How to Build an AI Agent with Claude API in Python

Published February 23, 2026 · 10 min read

Everyone's talking about AI agents. But most tutorials either hand-wave over the hard parts or dump a 500-line framework on you without explaining what's actually happening. Let's fix that.

In this guide, we'll build a real AI agent from scratch using Claude Sonnet 4.6 and Python. No frameworks. No LangChain. Just the OpenAI-compatible API, a loop, and some tools. By the end, you'll have a working agent that can search the web, read files, and make decisions on its own.

What Makes an Agent Different from a Chatbot?

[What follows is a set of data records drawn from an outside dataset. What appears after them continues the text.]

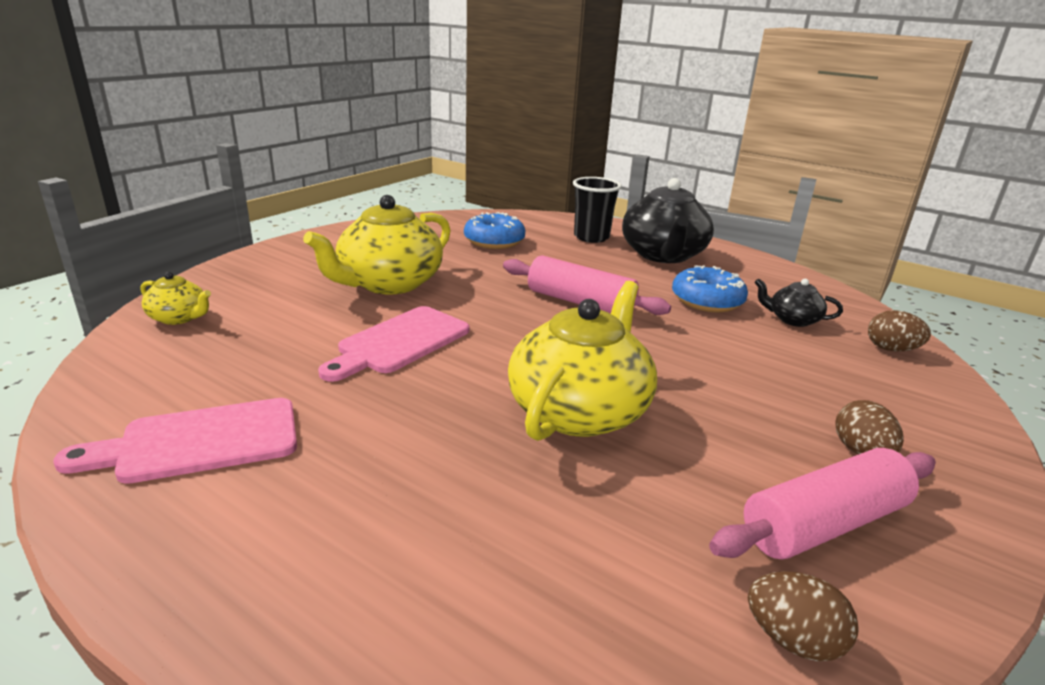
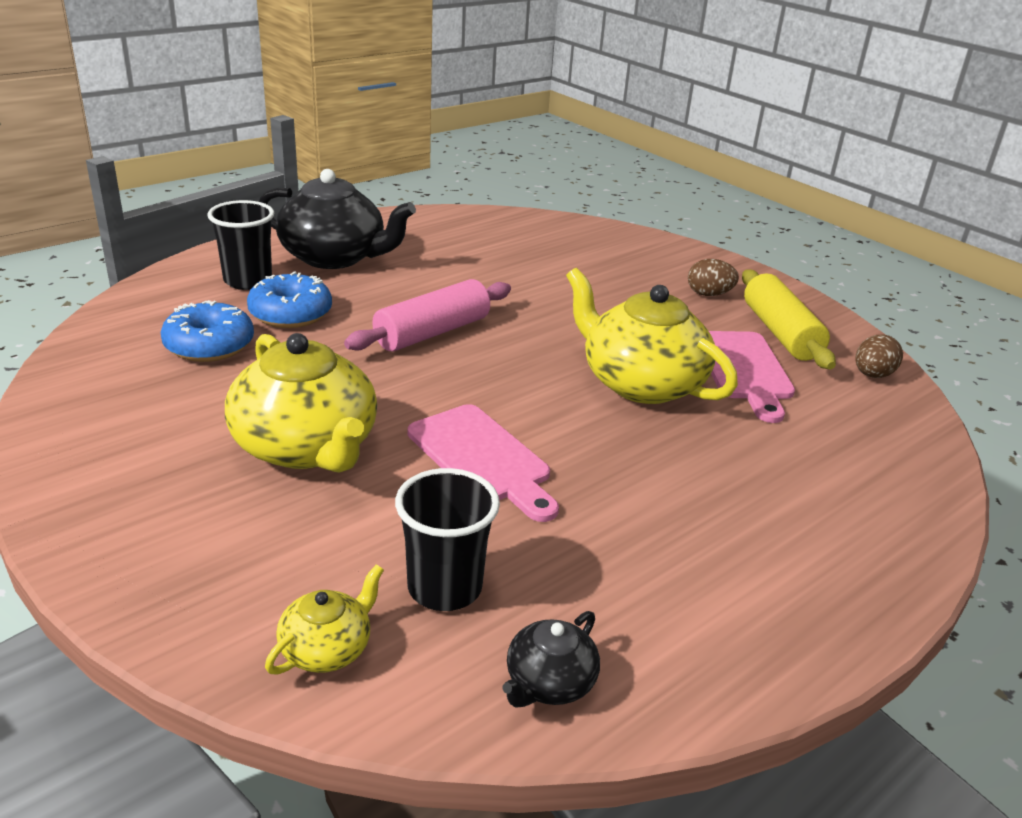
camera: 75 degrees left, 5 degrees up
pink cutting board [54,398,297,484] -> pink cutting board moved to [709,331,795,423]
blue donut [672,265,748,312] -> blue donut moved to [247,271,332,328]
pink rolling pin [709,448,936,560] -> yellow rolling pin [742,269,836,369]
black teapot [754,279,843,327] -> black teapot moved to [502,611,600,707]
brown egg [868,310,931,352] -> none
none -> black cup [395,468,500,611]

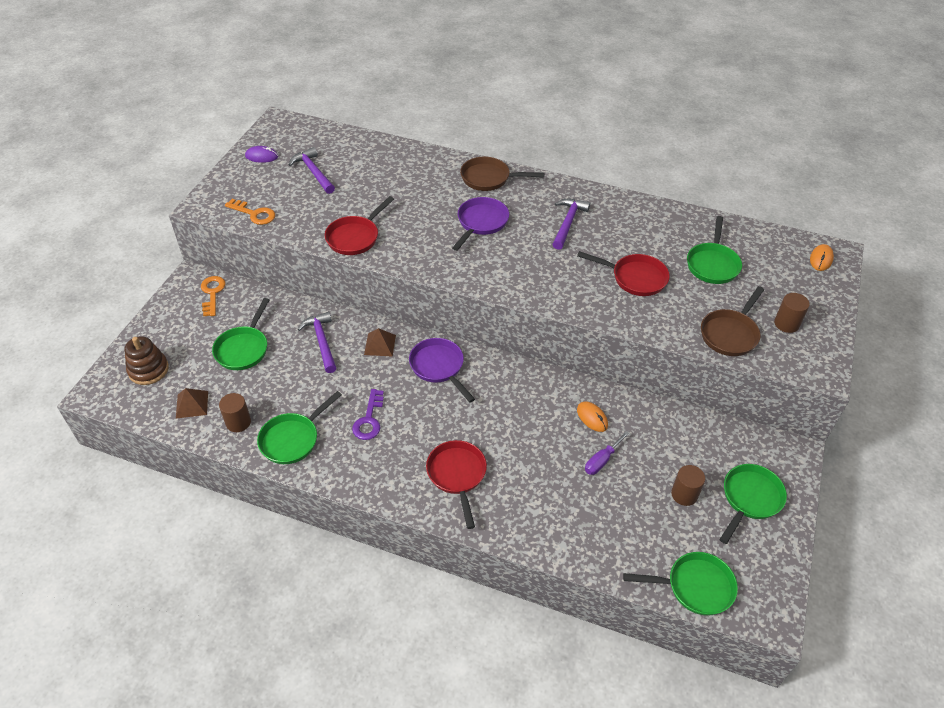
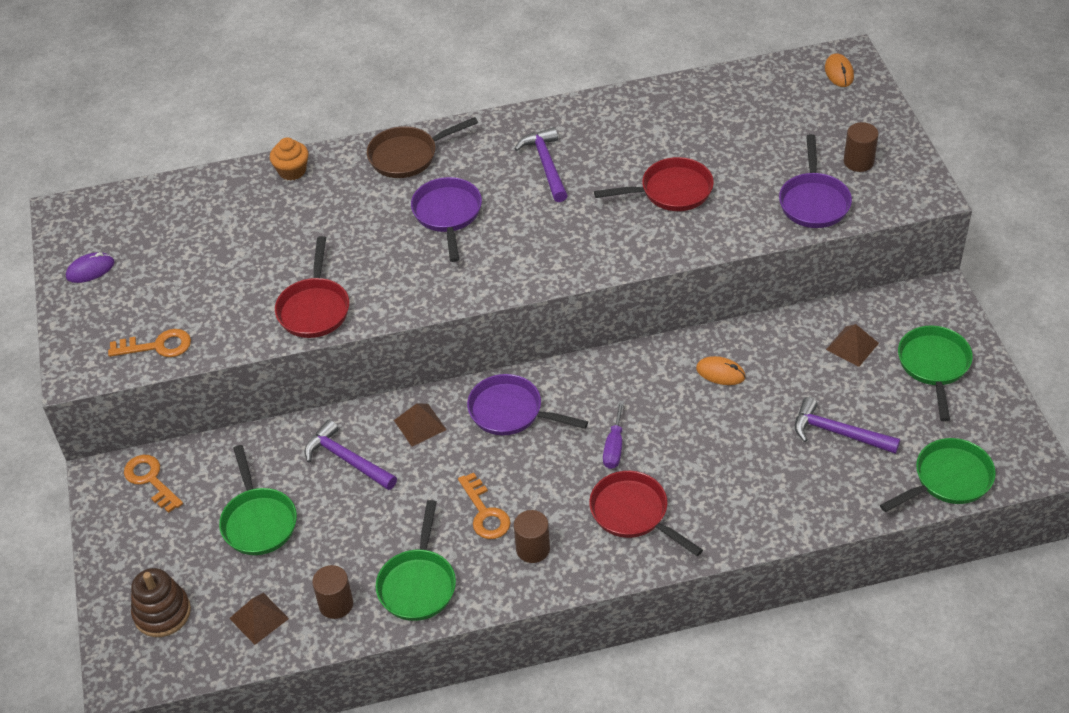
camera: 30 degrees left, 0 degrees up
purple hammer [289,147,335,194] -> purple hammer moved to [795,397,900,454]
purple key [352,389,384,440] -> orange key [458,473,511,539]
purple screwdriver [585,431,630,475] -> purple screwdriver moved to [603,401,624,469]
brown cylinder [671,465,705,506] -> brown cylinder moved to [514,510,550,563]
green pan [687,216,742,284] -> none
brown pan [701,286,764,356] -> purple pan [779,134,852,228]
none -> orange cupcake [270,137,308,180]
none -> brown pyramid [826,324,879,367]

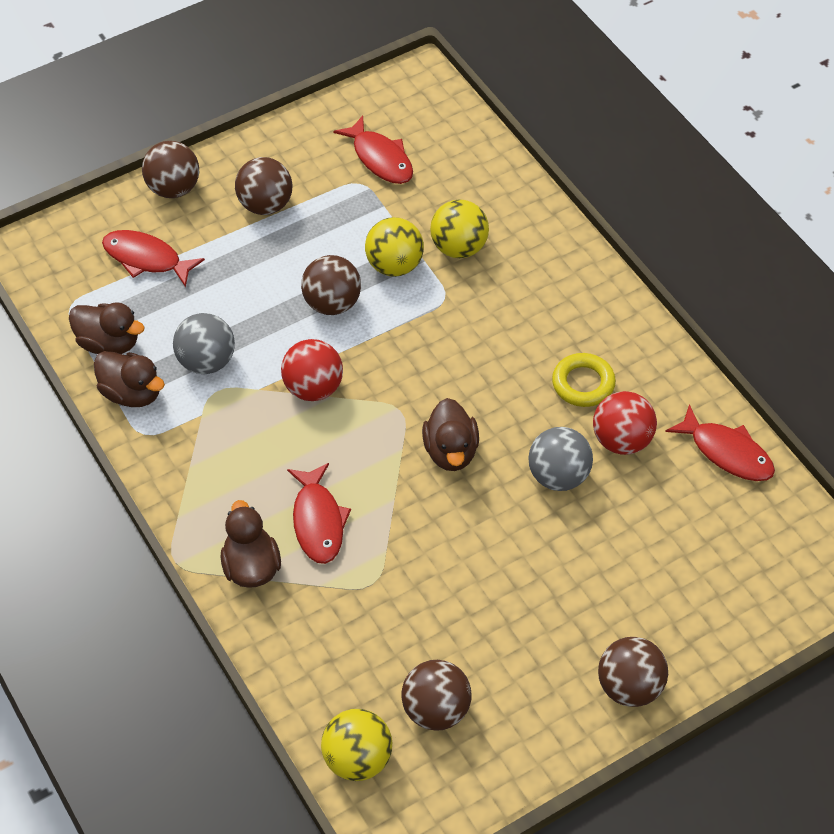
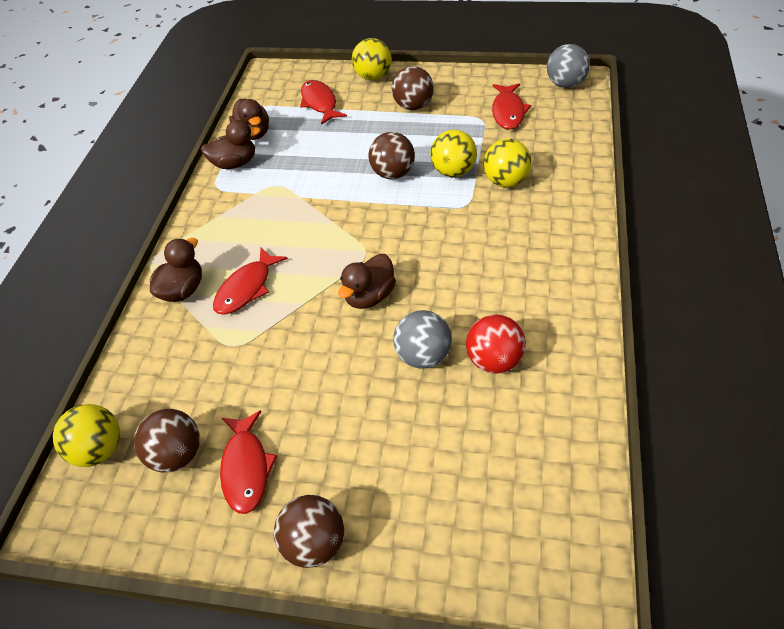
camera: 45 degrees right, 5 degrees down
brown duck [94,351,165,407] -> brown duck turned 90 degrees counterclockwise [201,120,261,169]
brown ball [142,141,199,198] -> yellow ball [352,38,392,80]
grey ball [173,313,235,374] -> grey ball moved to [547,44,590,88]
red ball [281,339,343,401] -> none
yellow ring [552,353,616,407] -> none
red fish [665,404,775,481] -> red fish moved to [220,411,277,514]

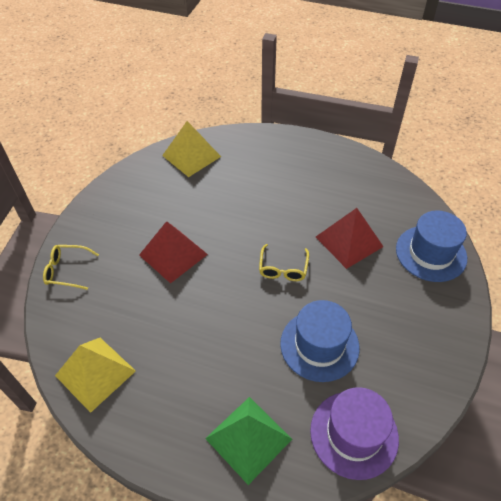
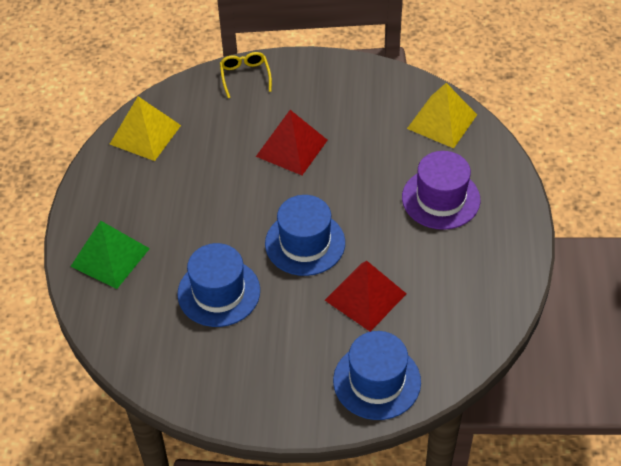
camera: 75 degrees right, 0 degrees up
yellow glasses [259,244,309,281] -> blue hat [265,195,345,276]
purple hat [310,387,399,480] -> purple hat moved to [402,151,480,230]

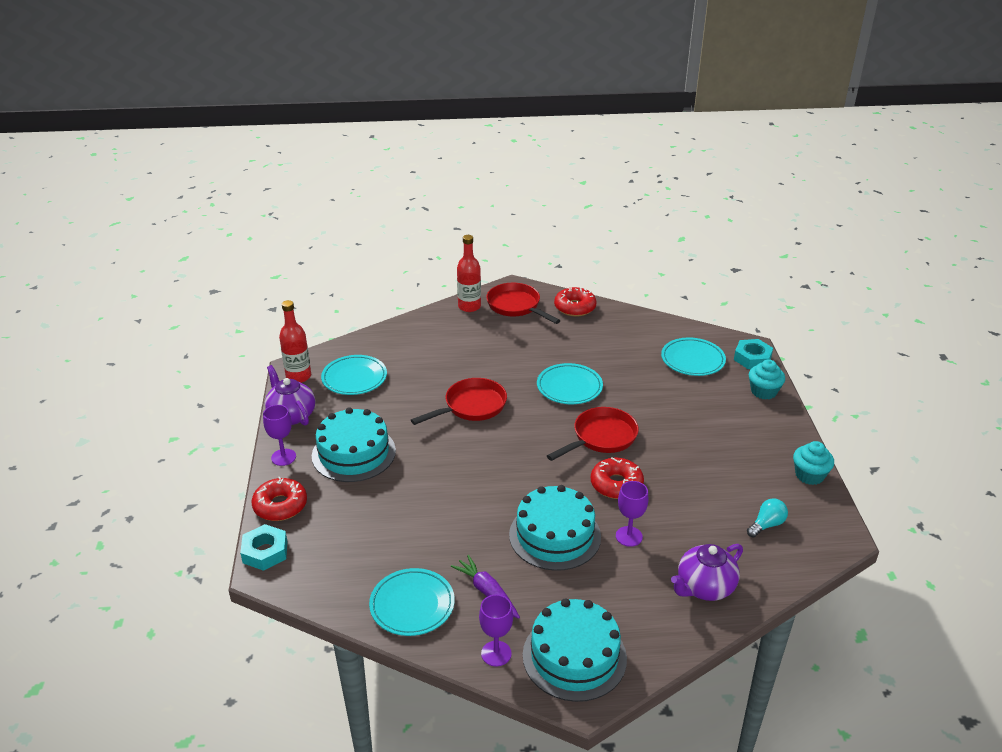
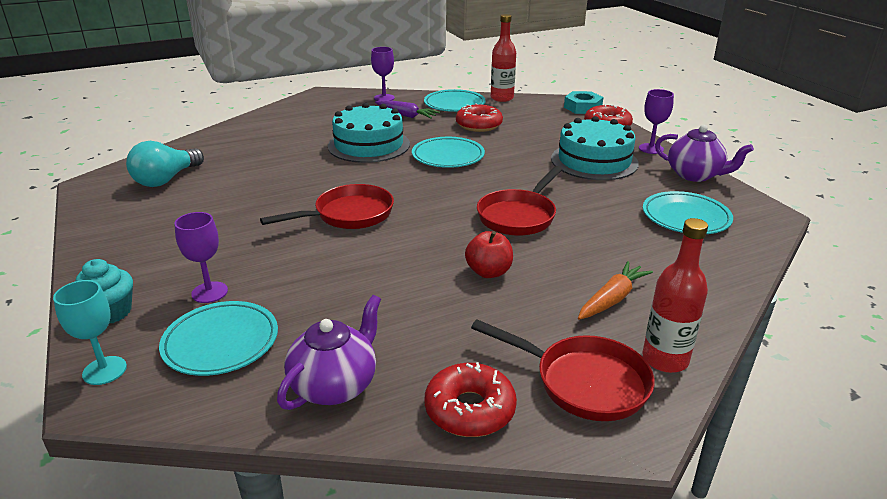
camera: 160 degrees right, 5 degrees down
red bottle [279,300,311,383] -> red bottle moved to [491,14,516,102]
turquoise cake [523,598,627,702] -> none
turquoise plate [537,363,603,404] -> turquoise plate moved to [412,137,485,168]
red pan [547,407,639,461] -> red pan turned 150 degrees counterclockwise [260,184,394,229]
red donut [591,458,644,499] -> red donut moved to [456,103,503,132]
purple goblet [616,481,649,547] -> purple goblet moved to [175,212,228,303]
purple teapot [671,544,743,601] -> purple teapot moved to [277,295,381,410]
turquoise nut [734,339,773,369] -> turquoise goblet [53,280,127,385]
turquoise light bulb [747,498,788,538] -> turquoise light bulb [126,141,204,187], size x1.64
turquoise cupcake [793,441,834,485] -> none
none -> red apple [465,231,513,278]
none -> orange carrot [578,261,653,320]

A chatbot takes input, generates output. Done. An agent does something fundamentally different: it decides what to do next. It has a goal, it picks tools, it executes actions, and it loops until the job is done.

The core pattern is dead simple:

Send a message to the LLM with a list of available tools
The LLM either responds with text (done) or requests a tool call
You execute the tool and send the result back
Repeat until the LLM says it's finished

That's it. That's the agent loop. Everything else — memory, planning, multi-agent orchestration — is built on top of this.

Prerequisites

You'll need Python 3.10+ and the OpenAI SDK. We're using the OpenAI SDK because Claude's API is OpenAI-compatible through gateways, which means the same code works with GPT-5, Gemini, or any other model.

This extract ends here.